● **Task requirements**: Would you output the entries below only from the line containing "26: (239, 244)" through the line containing "49: (154, 179)", exactly as they stand and with both ends included?

Items from a data source:
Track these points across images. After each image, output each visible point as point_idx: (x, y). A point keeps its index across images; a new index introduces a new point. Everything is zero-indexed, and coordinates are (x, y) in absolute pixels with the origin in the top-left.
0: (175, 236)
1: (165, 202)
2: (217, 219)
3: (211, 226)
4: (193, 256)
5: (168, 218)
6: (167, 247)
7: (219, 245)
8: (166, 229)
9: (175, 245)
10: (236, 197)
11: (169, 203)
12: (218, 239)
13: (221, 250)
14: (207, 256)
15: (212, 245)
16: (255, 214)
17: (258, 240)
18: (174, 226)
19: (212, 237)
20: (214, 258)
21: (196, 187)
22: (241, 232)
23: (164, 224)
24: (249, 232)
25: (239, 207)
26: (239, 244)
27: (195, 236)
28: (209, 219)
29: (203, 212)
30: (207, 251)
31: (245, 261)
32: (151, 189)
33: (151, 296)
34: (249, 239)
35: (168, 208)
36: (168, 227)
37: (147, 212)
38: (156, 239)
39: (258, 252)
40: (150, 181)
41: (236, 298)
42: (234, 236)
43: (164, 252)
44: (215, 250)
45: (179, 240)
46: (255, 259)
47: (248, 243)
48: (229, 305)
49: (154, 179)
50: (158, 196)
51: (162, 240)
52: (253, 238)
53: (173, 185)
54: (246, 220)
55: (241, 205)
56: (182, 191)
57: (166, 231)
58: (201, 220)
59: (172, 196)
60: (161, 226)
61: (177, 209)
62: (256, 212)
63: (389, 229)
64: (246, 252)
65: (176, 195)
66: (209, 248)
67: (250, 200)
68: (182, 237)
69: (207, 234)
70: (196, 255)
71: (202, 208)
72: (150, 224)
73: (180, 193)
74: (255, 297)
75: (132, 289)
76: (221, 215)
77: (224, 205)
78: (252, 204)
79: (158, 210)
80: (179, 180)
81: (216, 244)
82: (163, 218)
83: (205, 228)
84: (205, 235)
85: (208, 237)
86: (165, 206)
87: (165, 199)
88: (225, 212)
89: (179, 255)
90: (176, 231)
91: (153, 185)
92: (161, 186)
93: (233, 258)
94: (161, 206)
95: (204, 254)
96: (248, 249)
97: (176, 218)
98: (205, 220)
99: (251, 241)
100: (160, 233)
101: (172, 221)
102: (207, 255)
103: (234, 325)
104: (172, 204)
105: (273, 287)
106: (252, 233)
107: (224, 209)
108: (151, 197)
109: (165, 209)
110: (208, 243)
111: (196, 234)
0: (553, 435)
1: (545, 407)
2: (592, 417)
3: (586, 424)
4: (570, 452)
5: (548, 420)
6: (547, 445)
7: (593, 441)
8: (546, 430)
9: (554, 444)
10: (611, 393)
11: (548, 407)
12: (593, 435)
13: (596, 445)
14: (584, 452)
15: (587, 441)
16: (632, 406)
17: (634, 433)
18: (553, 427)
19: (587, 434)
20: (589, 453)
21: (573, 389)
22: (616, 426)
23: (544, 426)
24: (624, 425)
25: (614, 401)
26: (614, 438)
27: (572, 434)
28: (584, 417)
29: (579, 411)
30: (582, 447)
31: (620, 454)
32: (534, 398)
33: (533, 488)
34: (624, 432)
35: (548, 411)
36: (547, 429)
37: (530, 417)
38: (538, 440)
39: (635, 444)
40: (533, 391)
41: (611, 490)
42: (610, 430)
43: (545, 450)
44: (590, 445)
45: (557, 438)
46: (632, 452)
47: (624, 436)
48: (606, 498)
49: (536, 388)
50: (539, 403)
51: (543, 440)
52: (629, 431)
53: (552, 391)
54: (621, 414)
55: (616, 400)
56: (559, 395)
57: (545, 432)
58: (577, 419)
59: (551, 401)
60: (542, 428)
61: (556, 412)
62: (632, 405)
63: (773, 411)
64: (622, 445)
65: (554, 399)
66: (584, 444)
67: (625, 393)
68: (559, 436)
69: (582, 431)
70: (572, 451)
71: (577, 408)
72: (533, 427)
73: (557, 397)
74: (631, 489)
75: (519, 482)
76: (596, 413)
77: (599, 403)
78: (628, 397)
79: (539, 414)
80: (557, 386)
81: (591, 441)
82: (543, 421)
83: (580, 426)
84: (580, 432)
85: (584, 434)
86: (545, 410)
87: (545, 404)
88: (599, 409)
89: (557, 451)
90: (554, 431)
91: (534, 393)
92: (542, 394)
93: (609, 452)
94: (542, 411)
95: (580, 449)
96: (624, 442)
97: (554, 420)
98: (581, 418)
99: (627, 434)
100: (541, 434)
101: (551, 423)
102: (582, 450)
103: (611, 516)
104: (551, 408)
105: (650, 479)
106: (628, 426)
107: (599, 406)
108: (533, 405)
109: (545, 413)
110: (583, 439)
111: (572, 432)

● **Solution to the problem**:
26: (239, 244)
27: (195, 236)
28: (209, 219)
29: (203, 212)
30: (207, 251)
31: (245, 261)
32: (151, 189)
33: (151, 296)
34: (249, 239)
35: (168, 208)
36: (168, 227)
37: (147, 212)
38: (156, 239)
39: (258, 252)
40: (150, 181)
41: (236, 298)
42: (234, 236)
43: (164, 252)
44: (215, 250)
45: (179, 240)
46: (255, 259)
47: (248, 243)
48: (229, 305)
49: (154, 179)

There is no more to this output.